Como el efecto de una erosión lenta y silenciosa, pero no por ello menos dañina, los casos de corrupción e ineficiencia que sacudieron al país en los últimos años han ido relajando nuestro umbral de tolerancia. Lo que antes era inadmisible, hoy es recurrente y casi no molesta.
La situación de Carabineros ilustra el punto. Para el general Bruno Villalobos ninguna responsabilidad resulta exigible hasta que no se establezca la “verdad judicial” en torno a la manipulación de pruebas en la Operación Huracán. El ministro del Interior comparte esa mirada: no hay motivo para actuar, porque la investigación no ha terminado. Mientras tanto, debemos esperar con paciencia, mantener a los mismos a cargo y -es de suponeR- observar cómo el ya alicaído prestigio de Carabineros continúa yéndose por el desagüe. ¿Renuncias? Ni pensarlo. ¿Responsabilidades políticas o de mando? Por ningún motivo.
Hasta hace un tiempo no muy distante, nuestras autoridades entendían que una denuncia seria hacía prudente cursar responsabilidades políticas. No era necesario esperar resoluciones judiciales, pues se entendía que mantener en su puesto a quien era objeto de una denuncia grave y fundada generaba un insostenible perjuicio político, institucional, de imagen, credibilidad y eficiencia. En esa época las autoridades acataban los fallos sin comentarlos.
Eso quedó en el pasado. Lo que hoy la lleva es influir en los dictámenes de la justicia a través de palabras altisonantes o filtraciones selectivas de testimonios y evidencia, al mismo tiempo que dilatar cualquier acción política hasta que la sentencia esté a firme y ejecutoriada.
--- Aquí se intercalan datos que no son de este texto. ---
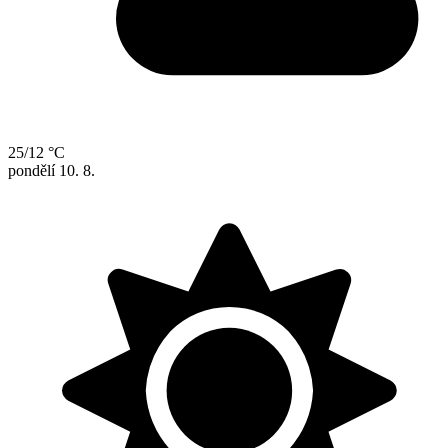
25/12 °C
pondělí
10. 8.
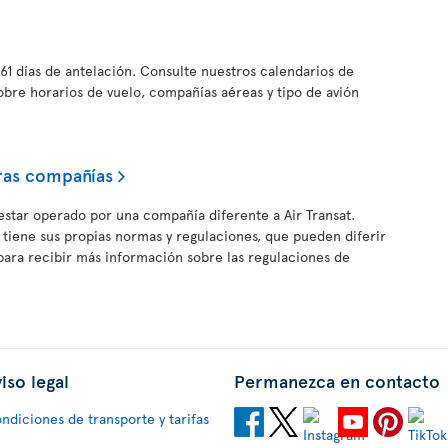
61 días de antelación. Consulte nuestros calendarios de
obre horarios de vuelo, compañías aéreas y tipo de avión
ras compañías
estar operado por una compañía diferente a Air Transat.
iene sus propias normas y regulaciones, que pueden diferir
c para recibir más información sobre las regulaciones de
iso legal
Permanezca en contacto
ndiciones de transporte y tarifas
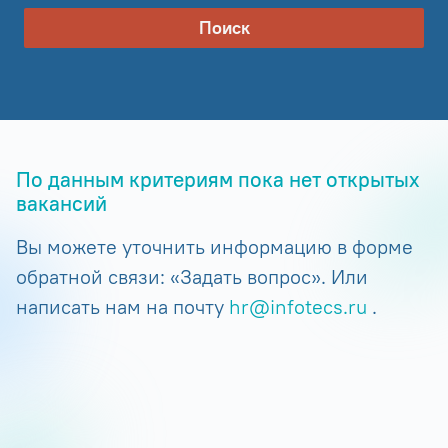
Поиск
По данным критериям пока нет открытых
вакансий
Вы можете уточнить информацию в форме
обратной связи: «Задать вопрос». Или
написать нам на почту
hr@infotecs.ru
.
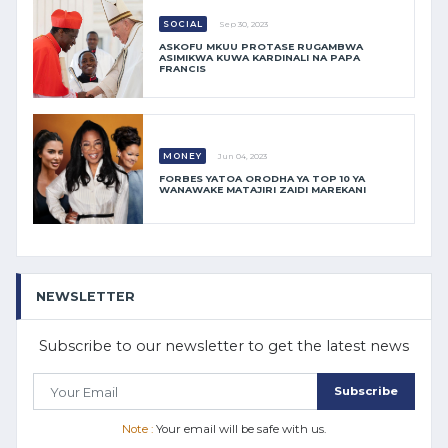
SOCIAL
Sep 30, 2023
ASKOFU MKUU PROTASE RUGAMBWA
ASIMIKWA KUWA KARDINALI NA PAPA
FRANCIS
MONEY
Jun 04, 2023
FORBES YATOA ORODHA YA TOP 10 YA
WANAWAKE MATAJIRI ZAIDI MAREKANI
NEWSLETTER
Subscribe to our newsletter to get the latest news
Subscribe
Note :
Your email will be safe with us.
Las autoridades usan mañosamente la presunción de inocencia judicial para no exigir, respetar ni hacer cumplir las responsabilidades políticas y de mando. Es el nuevo estándar que se ha impuesto.
No existen aquí distinciones de color político: tanto el gobierno saliente como el Presidente entrante suelen defenderse ante acusaciones variadas sosteniendo que solo cabe aguardar las sentencias judiciales antes de tomar cualquier decisión política. Un argumento que, por supuesto, les sienta muy bien a quienes viven enfrentados a demandas, querellas e investigaciones en tribunales, pero que tuvo y sigue teniendo un efecto liquidador para el prestigio de las instituciones involucradas. Porque al no tomar medidas políticas ni hacer exigibles las responsabilidades en ese ámbito, las autoridades ratifican la percepción de impunidad que siente la opinión pública.
La gente compara con amargura la suerte de los ciudadanos comunes con las excepciones, justificaciones y arreglos que consiguen los poderosos al verse enfrentados a situaciones comprometidas.
Esta flagrante desigualdad es probablemente una de las expresiones más desagradables de la hipocresía de muchos de nuestros líderes, los cuales parecen expertos intérpretes de la ley favorita de los abusadores: la del embudo.